Record information about the issue so it can be reproduced during debugging. The items below describe some issue characteristics to capture.

  • Deployment issue type, such as bootstrap failure, provisioning failure, or functional failures.

  • Check the StarlingX version with the command: :

    cat /etc/build.info
  • Check the StarlingX deployment configuration, such as: Simplex, Duplex, Multi-node, by viewing the platform configuration file: :

    cat /etc/platform/platform.conf
  • Server type, such as bare metal server(s) or VMs.

  • Hardware device types and characteristics, such as NICs, PCI cards, # of hard disks, and RAM size.

  • Other aspects of the issue include: steps for reproducing, expected results, actual results, and so on.

  • Can the issue be reproduced regularly or occasionally?

  • Gather log files and configuration files using the collect command.

Check status and logs

  • Log in to the active controller.

  • Check services using the sm-dump command: :

    sudo sm-dump
  • Check services using the systemctl command.

  • Apply the platform environment for sysadmin using: :

    source /etc/platform/openrc
  • Check alarms from Fault-Manager using: :

    fm alarm-list --uuid
    fm alarm-show <uuid>
  • Search for errors in /var/log.

    • You must check /var/log/sysinv.log for errors.
    • You can get hints from sysinv.log for many deployment failures.
    • Look into other log files based on the functional area.
  • If a functional area log file includes errors, check the associated configuration file, which is typically located under the /etc/ subdirectory.

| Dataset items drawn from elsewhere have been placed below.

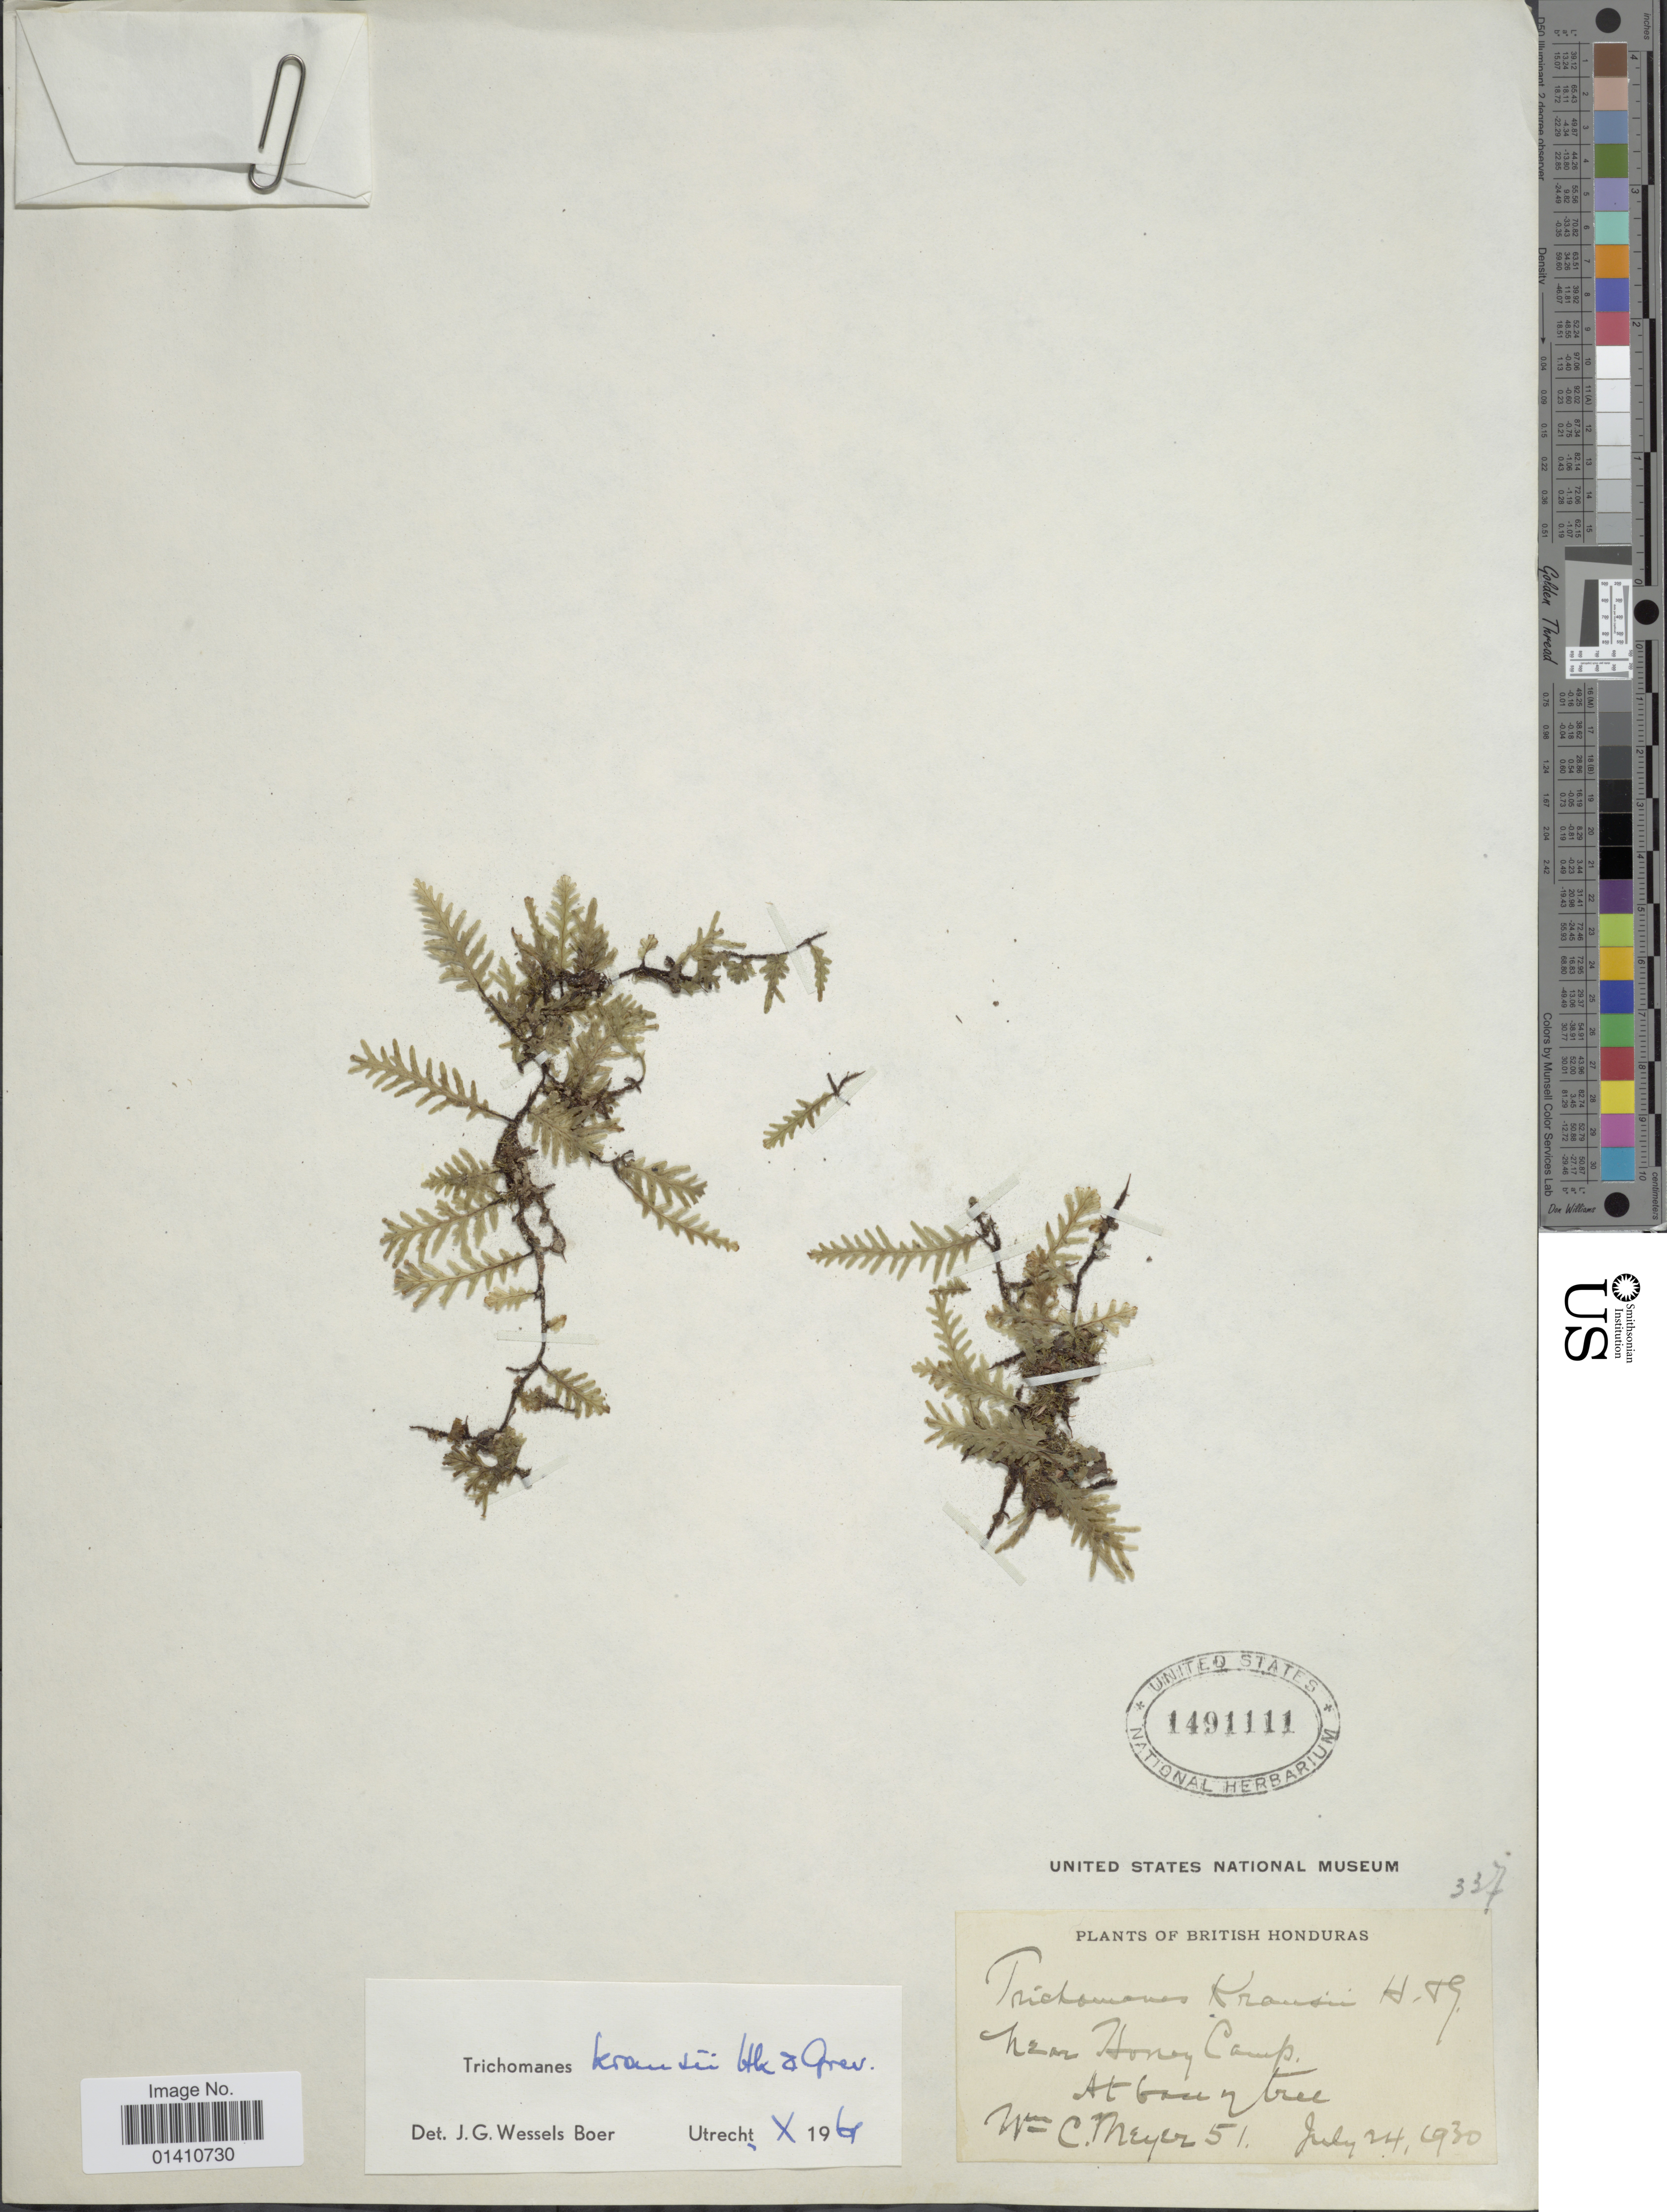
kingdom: Plantae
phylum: Tracheophyta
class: Polypodiopsida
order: Hymenophyllales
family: Hymenophyllaceae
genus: Didymoglossum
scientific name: Didymoglossum kraussii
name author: (Hook. & Grev.) C. Presl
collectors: C. A. Meyer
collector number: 51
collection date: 1930-07-24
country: Belize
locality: Near Honey Camp, at Gace tree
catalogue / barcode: US 1491111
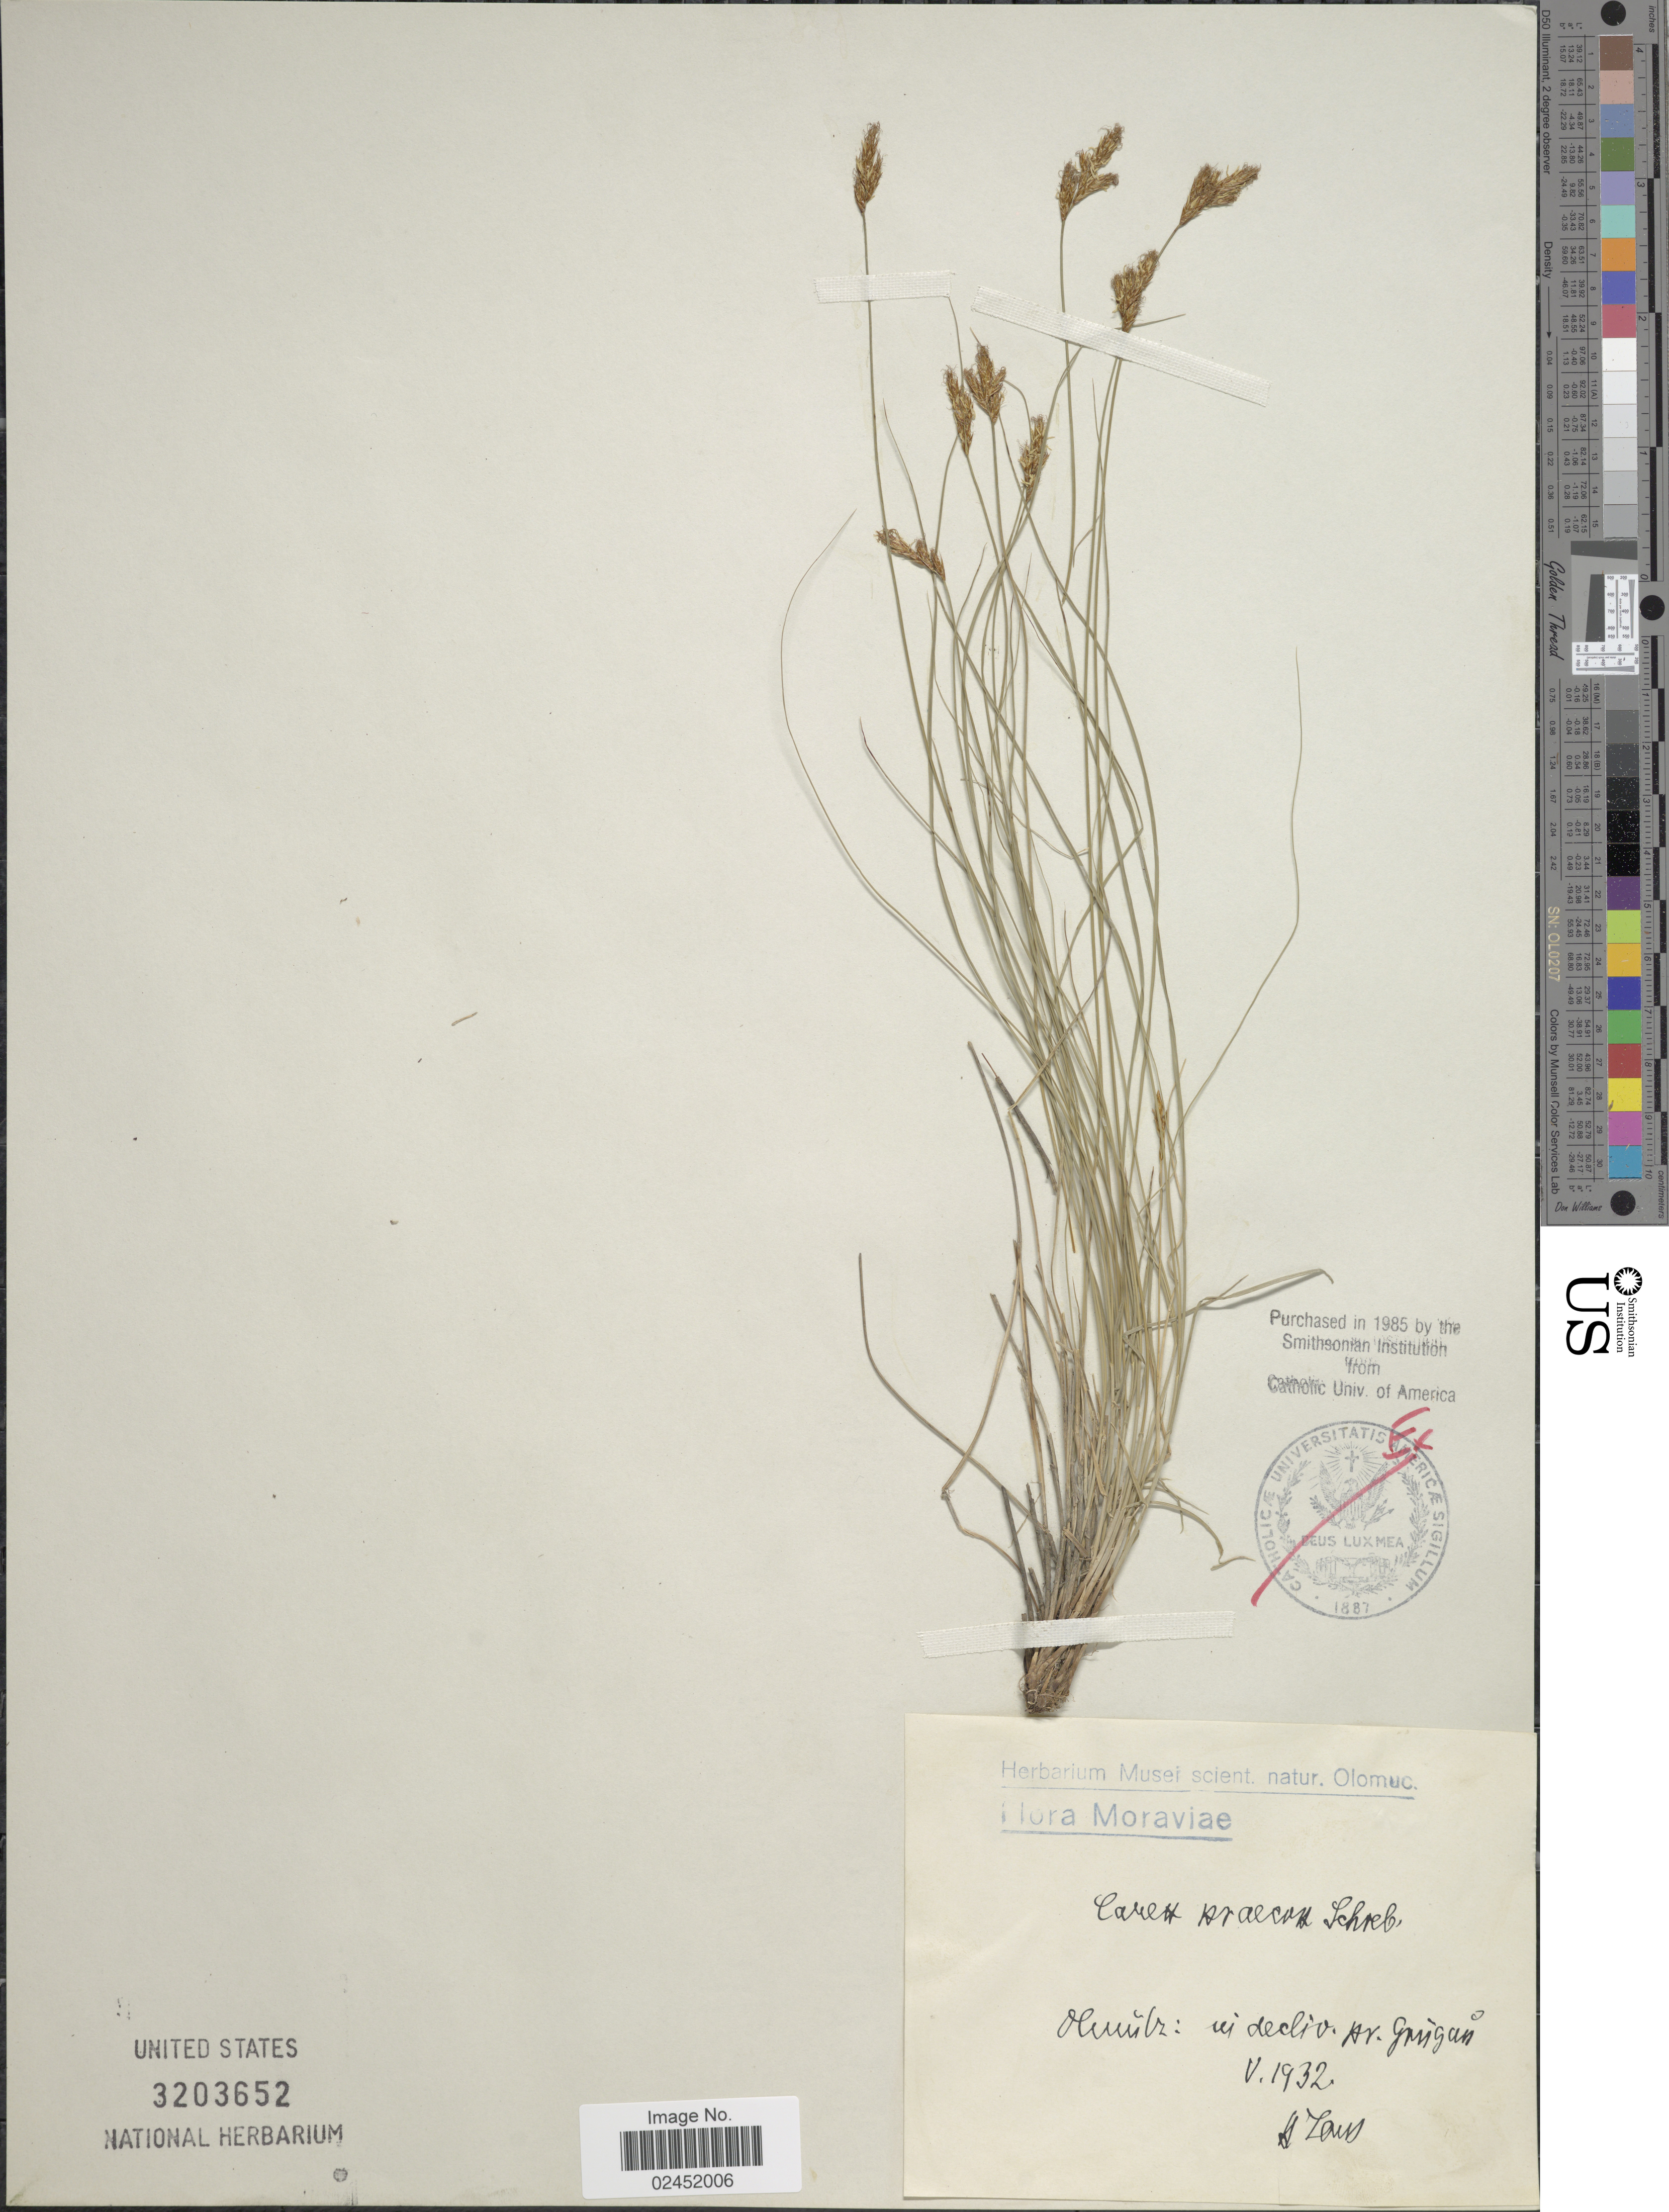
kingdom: Plantae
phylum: Tracheophyta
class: Liliopsida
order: Poales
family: Cyperaceae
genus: Carex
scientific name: Carex praecox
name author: Schreb.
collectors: H. Laus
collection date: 1932-05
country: Czechia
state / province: Olomouc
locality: Moraviae, Olmutz: in decliv pr. Garigån [interpreted]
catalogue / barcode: US 3203652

  • You may need to enable the debug option in the configuration file.

Debug and triage

  • Check the Kubernetes status for: node, pod/job, endpoint, services, secret, configmap.
  • Check the two major namespaces: kube-system, openstack
  • If issues occur inside containerized components, you need to enter the service using the kubectl exec command.

Implement fixes

  • You can try to resolve the issue by manually making some online changes without rebooting Linux or even re-deploying StarlingX. For example, you can modify system config files or the StarlingX config/database. You can make the changes and restart the corresponding services using the systemctl command or the StarlingX sm (service management) command.
  • If the fixes must be put on certain nodes (controller, worker, storage), you can temporarily lock that node, make changes using StarlingX commands, and then unlock the lock, to make the changes take effect.
  • If the changes must be made in C/C++/Go code, you can:
    • Make the changes in your development workspace with the StarlingX codebase.
    • Build the related packages using build-pkgs <package_name>.
    • Create and apply the patch using the starlingx_patching guide.
    • Restart the services using the systemctl command or the StarlingX sm (service management) command.